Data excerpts
════

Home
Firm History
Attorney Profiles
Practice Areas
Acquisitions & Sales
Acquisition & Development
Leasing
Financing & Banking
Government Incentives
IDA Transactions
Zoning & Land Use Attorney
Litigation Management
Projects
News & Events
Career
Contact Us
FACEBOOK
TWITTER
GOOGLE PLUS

════

> **EXERCISE**:
Look above for the line that contains "Government Incentives". That line and every line after it through the end of the data must be written out exactly, with nothing else.

> **WORKED SOLUTION**:
Government Incentives
IDA Transactions
Zoning & Land Use Attorney
Litigation Management
Projects
News & Events
Career
Contact Us
FACEBOOK
TWITTER
GOOGLE PLUS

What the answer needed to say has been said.